The International Space Station is a big, climate-controlled environment that houses six people at any given time. As you can probably imagine, these humans produce odors just like the rest of us. So how do NASA and other space agencies make the International Space Station a decent-smelling place to live for those stuck there for months at a time?
There is no washer or dryer on board the International Space Station; no cosmic laundromat waiting to take astronauts’ quarters each Saturday morning. Astronauts aboard the ISS have hefty closets, a crew of six goes through 900 pounds of clothing each year.
A new NASA study is looking to reduce the amount of clothing waste by extending the amount of time astronauts’ garments can be worn.

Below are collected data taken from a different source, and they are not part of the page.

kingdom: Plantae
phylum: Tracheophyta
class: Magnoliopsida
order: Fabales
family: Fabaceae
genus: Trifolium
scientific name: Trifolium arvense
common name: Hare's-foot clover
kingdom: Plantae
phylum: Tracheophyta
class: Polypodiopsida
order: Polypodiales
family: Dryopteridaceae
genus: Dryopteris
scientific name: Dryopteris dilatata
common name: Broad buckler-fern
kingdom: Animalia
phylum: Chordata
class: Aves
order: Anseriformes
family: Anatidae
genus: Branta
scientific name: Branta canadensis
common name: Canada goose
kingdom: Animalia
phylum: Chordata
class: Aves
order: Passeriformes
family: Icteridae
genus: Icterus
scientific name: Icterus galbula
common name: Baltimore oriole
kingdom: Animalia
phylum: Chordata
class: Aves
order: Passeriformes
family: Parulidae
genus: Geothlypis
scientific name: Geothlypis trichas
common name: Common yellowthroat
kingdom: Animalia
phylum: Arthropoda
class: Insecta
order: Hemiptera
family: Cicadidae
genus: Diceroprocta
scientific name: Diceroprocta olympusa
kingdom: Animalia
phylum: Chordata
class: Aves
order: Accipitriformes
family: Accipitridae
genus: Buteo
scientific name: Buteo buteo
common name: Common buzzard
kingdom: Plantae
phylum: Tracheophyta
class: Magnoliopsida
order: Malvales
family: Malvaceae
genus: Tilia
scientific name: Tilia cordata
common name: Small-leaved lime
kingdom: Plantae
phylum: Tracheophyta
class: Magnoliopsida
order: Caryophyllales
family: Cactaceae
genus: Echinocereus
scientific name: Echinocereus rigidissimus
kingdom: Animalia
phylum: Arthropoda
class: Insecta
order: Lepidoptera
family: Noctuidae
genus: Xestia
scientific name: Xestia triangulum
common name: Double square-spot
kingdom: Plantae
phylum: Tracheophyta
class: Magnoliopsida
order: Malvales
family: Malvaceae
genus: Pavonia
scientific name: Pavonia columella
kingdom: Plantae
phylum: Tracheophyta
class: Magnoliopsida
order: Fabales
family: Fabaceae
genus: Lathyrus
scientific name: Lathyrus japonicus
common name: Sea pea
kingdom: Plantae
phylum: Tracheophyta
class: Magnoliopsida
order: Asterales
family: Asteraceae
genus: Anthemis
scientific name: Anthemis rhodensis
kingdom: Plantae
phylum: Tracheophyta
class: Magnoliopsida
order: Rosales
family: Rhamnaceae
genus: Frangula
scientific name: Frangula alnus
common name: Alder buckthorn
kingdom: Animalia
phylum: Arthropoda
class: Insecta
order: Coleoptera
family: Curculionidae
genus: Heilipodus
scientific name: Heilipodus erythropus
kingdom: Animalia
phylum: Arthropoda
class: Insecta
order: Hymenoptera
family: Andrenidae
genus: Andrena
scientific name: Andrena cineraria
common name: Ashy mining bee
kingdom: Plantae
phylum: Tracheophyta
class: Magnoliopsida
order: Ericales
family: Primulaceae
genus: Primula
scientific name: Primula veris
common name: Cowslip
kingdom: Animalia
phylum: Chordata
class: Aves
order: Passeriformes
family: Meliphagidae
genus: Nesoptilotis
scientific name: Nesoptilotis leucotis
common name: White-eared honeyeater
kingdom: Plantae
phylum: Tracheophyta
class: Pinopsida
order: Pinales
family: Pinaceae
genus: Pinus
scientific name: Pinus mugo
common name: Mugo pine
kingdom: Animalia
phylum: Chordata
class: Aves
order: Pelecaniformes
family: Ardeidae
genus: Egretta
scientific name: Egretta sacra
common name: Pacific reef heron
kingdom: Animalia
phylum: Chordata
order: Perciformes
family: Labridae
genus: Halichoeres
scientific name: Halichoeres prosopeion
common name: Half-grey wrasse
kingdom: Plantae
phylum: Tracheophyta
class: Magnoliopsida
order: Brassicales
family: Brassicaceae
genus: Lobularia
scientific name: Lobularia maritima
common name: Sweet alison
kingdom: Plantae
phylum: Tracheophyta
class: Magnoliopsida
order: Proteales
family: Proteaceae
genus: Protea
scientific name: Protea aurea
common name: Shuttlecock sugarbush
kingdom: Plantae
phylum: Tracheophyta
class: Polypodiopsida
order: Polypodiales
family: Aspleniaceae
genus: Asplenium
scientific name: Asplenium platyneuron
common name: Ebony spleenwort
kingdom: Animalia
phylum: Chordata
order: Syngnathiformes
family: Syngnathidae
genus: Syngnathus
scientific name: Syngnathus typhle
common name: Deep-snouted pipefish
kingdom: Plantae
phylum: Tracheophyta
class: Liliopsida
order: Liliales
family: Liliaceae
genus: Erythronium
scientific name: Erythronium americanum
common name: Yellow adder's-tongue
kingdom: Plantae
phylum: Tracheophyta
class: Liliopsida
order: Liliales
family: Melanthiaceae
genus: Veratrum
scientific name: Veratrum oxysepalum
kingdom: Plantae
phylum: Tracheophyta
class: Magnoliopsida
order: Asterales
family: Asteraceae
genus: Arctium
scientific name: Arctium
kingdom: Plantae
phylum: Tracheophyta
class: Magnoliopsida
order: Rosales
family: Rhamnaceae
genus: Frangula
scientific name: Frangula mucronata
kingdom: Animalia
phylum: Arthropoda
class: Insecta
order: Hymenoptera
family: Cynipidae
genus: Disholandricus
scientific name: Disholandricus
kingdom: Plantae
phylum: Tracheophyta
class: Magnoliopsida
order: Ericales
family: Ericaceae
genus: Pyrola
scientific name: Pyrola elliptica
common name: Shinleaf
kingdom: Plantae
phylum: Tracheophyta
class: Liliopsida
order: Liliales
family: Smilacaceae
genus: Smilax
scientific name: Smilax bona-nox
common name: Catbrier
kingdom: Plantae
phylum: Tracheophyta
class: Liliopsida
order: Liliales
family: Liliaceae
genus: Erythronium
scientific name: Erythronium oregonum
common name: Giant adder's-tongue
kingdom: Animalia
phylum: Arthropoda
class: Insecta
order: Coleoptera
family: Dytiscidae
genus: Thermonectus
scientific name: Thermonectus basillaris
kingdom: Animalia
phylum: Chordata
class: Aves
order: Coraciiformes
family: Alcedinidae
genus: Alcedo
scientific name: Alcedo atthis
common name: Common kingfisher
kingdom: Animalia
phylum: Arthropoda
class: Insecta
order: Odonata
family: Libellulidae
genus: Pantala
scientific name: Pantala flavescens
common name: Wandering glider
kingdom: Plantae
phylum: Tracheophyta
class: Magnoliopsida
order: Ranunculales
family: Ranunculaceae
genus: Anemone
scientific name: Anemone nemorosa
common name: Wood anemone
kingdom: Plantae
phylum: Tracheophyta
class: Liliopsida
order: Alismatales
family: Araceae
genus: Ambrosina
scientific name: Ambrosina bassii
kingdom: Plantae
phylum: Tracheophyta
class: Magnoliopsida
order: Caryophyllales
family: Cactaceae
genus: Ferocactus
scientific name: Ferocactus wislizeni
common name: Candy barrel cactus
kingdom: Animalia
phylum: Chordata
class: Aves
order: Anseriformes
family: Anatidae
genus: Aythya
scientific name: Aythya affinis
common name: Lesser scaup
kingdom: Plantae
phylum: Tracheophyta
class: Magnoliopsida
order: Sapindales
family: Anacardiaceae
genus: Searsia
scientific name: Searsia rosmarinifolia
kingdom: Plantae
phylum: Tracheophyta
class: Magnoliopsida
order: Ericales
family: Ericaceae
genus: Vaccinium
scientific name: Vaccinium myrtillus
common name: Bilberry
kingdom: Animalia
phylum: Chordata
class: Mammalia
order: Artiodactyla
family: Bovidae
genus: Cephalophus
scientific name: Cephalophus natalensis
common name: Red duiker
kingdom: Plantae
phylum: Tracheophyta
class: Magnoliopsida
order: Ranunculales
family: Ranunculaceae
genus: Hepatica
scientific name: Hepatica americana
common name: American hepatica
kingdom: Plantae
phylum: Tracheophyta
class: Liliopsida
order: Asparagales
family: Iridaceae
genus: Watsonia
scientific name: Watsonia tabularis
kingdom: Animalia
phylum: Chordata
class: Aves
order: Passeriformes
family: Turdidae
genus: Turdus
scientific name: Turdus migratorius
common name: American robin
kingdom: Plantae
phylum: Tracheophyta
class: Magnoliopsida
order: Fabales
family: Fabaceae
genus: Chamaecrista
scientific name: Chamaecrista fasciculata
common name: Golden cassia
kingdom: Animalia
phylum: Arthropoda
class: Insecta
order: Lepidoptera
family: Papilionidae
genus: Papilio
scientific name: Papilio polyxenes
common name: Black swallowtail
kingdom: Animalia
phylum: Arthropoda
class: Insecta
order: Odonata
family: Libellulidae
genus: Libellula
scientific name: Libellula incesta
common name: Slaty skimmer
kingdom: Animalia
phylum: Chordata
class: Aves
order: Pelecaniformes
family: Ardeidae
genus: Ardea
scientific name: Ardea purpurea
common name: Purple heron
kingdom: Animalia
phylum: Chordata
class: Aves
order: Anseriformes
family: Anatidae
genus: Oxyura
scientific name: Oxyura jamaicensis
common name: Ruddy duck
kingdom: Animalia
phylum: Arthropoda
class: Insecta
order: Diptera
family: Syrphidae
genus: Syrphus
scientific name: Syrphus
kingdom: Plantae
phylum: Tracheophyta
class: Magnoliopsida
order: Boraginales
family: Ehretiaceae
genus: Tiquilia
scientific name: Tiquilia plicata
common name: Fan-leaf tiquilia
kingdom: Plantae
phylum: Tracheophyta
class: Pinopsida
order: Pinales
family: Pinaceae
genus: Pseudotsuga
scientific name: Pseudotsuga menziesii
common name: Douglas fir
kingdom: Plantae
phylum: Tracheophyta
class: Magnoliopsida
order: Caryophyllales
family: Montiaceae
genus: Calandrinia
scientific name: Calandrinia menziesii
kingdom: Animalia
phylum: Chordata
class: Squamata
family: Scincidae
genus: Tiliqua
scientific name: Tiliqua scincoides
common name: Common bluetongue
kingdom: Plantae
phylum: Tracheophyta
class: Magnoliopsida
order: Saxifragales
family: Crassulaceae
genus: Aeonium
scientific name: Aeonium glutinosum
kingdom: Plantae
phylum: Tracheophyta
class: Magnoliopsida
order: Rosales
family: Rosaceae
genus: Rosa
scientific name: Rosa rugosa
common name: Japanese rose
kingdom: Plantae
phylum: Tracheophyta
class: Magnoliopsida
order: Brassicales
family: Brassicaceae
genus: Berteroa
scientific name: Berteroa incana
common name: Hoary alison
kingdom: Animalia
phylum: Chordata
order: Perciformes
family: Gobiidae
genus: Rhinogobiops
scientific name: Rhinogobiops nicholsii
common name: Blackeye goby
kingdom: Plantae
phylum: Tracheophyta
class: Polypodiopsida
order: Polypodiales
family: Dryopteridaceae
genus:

As part of the study, ISS crew members are being provided with exercise clothing that’s been treated with an antimicrobial compound, or made with antimicrobial yarn.
Traditional cotton garments also produce lint that gets trapped in the station’s air filters, which then need to be cleaned more often, notes Evelyne Orndoff, a textiles scientist working at NASA’s Johnson Space Center in Houston.
The agency also is looking ahead to the day when cargo deliveries will be few and far between — if they exist at all — as astronauts begin flying missions that take them much farther than the space station, which orbits about 260 miles above Earth.
For added life, some of the exercise shirts and all of the shorts have been treated with the antimicrobial 3-(Trimethoxsilyl)propyldimethyloctadecyl ammonium chloride, manufactured by PureShield, Inc., under the brand name Bio-Protect 500, NASA said.